[Date Prev][Date Next] [Chronological] [Thread] [Top]

(ITS#4708) refreshAndPersist retry parameter isn't meaningful



Full_Name: Aaron Richton
Version: HEAD/RE23
OS: CentOS 4.4
URL: ftp://ftp.openldap.org/incoming/richton-20061011.patch
Submission from: (NULL) (128.6.31.135)


In the event of a loss of connection with the syncrepl server, slapd(8) in its
role as syncrepl client is expected to retry consistent with any setting in a
"retry" configuration clause. However, a refreshAndPersist client in connected
state will merely wait (forever) for the (nonexistent lost) connection to
provide data in the event of a network failure. There is no current application
layer nor network layer awareness of the connection failure apart from "it's
been quiet for a long time," which doesn't make a good algorithm. From a *ix
network stack standpoint, connections remain ESTABLISHED even in the face of
network failure, and slapd(8) doesn't have a clue that it should be retrying.

The linked patch turns on SO_KEEPALIVE if available, creating network layer
awareness of the connection failure. When combined with appropriate IP stack
tuning (out of the scope of OpenLDAP), very quick retry times can be
accomplished. I have found any retries impossible without this patch.

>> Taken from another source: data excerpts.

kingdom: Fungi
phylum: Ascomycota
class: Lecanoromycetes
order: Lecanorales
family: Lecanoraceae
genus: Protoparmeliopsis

To replicate, install OpenLDAP with refreshAndPersist, and do something brutal
to the consumer network -- firewall off communication with your master server,
pull the network cable, etc. Wait for the connection to die off on the master
server (slapd/daemon.c already makes SO_KEEPALIVE on the server side), then
restore proper network state to the consumer. netstat on the syncrepl client
will show ESTABLISHED; it's ignorant of your network destruction and will never
retry because it still believes everything is happy.